Halfway through the three-year period, the state has spent $36.4 million for 442 students who have taken advantage of the additional year of services, according to the New Jersey Department of Education. That’s just 5% of the participation originally predicted.

For parents of older teenagers with disabilities, time is running out to receive those compensatory services missed while schools were closed or operating remotely. (Try to do speech therapy on a Zoom screen. Trust me, it doesn’t work.) This includes federally-mandated “transition services,” which are supposed to prepare young adults with disabilities for life after school.

There are several reasons why those eligible aren’t receiving these services. First, there’s a real shortage of aides to work side by side with students in pre-vocational programs. North Jersey notes that the bill “stalled on Murphy’s desk” so he didn’t sign it until mid-June (and only after “advocates flooded his office with calls”) when schools were letting out. And some districts play games with families, claiming eligible students aren’t, in fact, eligible. (Here’s a good overview of your special needs child’s rights bestowed by the Legislature.)

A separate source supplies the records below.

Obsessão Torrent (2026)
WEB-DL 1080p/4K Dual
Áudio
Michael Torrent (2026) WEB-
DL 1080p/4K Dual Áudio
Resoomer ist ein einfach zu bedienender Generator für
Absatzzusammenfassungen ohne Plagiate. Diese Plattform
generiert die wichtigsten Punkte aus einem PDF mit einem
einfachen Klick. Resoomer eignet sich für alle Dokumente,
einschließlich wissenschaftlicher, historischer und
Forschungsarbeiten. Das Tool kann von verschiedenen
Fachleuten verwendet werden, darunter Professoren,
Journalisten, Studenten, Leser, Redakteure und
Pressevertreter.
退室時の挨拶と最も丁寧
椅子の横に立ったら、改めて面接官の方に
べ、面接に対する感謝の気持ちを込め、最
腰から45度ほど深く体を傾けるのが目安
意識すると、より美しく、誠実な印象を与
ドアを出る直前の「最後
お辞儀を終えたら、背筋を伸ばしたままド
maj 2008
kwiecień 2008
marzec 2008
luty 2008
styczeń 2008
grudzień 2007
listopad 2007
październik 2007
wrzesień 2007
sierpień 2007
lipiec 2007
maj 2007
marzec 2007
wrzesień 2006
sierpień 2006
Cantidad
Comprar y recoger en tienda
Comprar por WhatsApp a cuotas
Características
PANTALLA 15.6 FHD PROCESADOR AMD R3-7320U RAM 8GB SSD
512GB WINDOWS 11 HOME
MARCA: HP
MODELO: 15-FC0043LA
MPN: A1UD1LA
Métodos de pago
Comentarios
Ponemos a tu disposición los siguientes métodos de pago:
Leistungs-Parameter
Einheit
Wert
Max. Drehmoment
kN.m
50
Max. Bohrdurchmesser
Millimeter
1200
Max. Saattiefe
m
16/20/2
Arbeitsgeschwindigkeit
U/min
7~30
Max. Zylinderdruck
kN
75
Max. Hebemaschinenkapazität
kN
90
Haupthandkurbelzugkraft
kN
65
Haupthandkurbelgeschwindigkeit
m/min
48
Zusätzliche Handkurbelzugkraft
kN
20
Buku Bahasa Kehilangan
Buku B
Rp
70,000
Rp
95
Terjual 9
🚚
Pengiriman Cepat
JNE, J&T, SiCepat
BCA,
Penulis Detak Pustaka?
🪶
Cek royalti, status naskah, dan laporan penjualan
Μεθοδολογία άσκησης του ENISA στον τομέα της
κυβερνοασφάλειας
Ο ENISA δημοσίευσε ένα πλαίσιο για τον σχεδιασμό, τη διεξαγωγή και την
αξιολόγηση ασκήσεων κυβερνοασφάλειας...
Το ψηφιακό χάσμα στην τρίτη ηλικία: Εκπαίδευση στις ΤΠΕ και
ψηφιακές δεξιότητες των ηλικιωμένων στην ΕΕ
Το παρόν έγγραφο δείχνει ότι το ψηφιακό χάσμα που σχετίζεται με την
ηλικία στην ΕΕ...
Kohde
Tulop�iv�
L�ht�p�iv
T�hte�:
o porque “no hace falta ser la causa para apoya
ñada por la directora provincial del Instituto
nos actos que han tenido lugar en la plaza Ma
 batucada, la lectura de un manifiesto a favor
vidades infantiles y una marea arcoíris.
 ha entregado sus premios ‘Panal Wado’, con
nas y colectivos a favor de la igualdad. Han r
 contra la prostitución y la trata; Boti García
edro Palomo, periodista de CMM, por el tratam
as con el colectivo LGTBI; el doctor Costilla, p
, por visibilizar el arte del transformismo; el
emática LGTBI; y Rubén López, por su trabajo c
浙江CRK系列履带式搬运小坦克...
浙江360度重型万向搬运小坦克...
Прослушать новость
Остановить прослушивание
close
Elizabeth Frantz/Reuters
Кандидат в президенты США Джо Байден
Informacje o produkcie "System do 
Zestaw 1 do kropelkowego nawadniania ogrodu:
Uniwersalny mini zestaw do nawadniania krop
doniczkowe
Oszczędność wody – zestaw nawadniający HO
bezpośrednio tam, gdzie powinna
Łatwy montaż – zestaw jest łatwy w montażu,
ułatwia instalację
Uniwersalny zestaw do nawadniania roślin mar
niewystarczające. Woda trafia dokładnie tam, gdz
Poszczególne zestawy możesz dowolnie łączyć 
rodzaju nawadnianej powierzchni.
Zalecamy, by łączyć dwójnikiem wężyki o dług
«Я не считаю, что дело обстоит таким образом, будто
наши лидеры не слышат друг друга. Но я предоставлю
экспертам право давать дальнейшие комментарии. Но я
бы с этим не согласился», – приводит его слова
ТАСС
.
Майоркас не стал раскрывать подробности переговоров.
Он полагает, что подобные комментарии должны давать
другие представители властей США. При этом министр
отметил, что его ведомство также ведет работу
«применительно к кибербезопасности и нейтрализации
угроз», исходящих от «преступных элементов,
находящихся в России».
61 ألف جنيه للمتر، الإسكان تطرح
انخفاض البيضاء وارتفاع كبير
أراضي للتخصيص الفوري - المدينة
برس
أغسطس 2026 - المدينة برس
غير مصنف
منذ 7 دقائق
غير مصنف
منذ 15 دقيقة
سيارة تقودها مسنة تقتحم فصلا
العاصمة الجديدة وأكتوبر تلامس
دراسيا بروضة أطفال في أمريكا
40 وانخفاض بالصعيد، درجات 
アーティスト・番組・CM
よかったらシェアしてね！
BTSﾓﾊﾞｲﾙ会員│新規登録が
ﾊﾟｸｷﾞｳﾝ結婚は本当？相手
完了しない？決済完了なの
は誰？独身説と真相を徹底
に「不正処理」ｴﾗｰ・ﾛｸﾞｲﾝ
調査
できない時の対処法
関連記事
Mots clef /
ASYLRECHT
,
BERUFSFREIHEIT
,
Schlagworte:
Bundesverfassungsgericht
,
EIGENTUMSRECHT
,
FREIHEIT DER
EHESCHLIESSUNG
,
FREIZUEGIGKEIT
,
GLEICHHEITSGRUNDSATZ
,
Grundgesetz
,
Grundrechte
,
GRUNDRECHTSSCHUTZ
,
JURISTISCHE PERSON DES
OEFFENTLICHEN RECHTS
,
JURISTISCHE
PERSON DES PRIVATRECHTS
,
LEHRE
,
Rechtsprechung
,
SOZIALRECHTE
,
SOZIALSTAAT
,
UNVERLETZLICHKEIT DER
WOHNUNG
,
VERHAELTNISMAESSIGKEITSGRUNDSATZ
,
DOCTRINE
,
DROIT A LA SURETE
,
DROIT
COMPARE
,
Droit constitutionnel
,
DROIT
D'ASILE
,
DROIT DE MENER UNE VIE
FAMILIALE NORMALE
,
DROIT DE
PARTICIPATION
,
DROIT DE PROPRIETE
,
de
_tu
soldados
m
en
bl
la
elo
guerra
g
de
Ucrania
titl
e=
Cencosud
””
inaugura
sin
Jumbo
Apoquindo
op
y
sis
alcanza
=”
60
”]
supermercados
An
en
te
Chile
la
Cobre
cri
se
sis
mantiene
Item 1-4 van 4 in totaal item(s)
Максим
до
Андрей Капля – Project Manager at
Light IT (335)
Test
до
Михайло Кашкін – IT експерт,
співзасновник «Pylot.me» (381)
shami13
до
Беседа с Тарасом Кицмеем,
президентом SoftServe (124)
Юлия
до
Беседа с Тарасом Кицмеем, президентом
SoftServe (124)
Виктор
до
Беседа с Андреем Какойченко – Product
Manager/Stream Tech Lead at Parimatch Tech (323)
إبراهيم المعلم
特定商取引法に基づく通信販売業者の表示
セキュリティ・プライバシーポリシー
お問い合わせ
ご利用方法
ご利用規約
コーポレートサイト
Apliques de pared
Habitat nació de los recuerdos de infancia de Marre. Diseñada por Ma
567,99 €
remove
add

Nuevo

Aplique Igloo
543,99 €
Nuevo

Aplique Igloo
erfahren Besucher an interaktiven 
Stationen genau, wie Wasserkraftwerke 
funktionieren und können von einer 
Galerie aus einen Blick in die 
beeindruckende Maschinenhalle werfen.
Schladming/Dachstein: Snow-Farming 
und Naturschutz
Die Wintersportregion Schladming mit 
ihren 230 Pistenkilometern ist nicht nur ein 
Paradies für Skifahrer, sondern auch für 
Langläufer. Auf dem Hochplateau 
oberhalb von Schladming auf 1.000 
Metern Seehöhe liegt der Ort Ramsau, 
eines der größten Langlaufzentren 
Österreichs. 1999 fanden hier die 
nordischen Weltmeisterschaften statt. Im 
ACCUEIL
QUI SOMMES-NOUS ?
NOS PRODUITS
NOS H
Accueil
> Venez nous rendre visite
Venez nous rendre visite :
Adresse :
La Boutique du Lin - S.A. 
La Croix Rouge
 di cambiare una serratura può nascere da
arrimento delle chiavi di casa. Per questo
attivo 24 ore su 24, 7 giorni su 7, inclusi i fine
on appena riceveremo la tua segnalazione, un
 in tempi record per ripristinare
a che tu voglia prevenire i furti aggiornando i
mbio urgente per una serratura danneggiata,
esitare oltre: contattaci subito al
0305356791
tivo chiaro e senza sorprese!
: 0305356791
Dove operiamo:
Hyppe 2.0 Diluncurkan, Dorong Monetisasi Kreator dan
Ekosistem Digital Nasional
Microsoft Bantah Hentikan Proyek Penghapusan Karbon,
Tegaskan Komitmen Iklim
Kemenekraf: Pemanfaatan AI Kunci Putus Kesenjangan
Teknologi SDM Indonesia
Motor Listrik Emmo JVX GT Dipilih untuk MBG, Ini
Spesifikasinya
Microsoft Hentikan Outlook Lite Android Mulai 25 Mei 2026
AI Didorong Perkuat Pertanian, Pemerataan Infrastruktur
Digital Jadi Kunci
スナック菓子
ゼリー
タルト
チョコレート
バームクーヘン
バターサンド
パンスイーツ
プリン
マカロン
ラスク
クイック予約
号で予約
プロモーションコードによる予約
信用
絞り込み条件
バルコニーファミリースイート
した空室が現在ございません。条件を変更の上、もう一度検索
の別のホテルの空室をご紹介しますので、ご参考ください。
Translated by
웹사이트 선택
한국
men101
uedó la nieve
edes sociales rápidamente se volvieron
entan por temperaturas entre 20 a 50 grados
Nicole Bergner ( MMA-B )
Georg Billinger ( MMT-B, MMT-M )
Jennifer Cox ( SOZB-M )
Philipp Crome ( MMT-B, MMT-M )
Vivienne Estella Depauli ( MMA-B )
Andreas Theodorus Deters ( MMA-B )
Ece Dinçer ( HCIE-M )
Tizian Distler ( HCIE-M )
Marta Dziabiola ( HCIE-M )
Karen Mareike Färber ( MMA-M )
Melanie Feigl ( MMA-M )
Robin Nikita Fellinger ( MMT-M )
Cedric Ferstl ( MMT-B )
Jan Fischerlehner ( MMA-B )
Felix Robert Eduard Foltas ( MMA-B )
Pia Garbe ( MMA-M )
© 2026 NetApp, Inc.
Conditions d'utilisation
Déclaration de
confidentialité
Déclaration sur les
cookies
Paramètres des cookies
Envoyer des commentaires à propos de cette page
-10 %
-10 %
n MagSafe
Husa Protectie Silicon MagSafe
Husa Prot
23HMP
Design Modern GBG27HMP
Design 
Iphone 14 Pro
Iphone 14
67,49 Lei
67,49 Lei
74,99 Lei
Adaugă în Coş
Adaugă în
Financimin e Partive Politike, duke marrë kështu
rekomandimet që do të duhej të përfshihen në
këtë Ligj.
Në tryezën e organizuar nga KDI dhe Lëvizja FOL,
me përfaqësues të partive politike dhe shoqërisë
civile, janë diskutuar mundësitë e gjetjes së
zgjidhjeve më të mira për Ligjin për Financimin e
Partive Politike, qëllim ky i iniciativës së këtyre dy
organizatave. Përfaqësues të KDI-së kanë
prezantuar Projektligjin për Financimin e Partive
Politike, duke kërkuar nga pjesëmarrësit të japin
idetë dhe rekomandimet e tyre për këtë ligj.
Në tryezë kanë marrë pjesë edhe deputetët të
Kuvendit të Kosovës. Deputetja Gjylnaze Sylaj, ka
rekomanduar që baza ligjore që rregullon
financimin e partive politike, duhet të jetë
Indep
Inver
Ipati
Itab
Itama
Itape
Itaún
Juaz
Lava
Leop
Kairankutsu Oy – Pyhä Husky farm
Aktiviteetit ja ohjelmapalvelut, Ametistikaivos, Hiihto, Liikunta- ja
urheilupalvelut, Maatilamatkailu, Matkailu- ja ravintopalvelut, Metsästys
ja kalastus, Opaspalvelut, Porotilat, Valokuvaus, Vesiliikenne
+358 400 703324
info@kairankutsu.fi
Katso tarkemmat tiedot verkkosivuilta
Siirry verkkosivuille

For example, reports Chalkbeat, “despite school districts’ obligations to students with disabilities during the pandemic, Chalkbeat Newark found that in 2020, some Newark students hadn’t received services for more than 10 days, a situation that constitutes a change in placement requiring an IEP meeting.”

The law throws a lifeline for students like Justin.. But only if parents proactively work with their school districts to secure services, instruction, and therapies that were tossed to the side during pandemic school closures. 

The clock is ticking. Talk to your case manager now.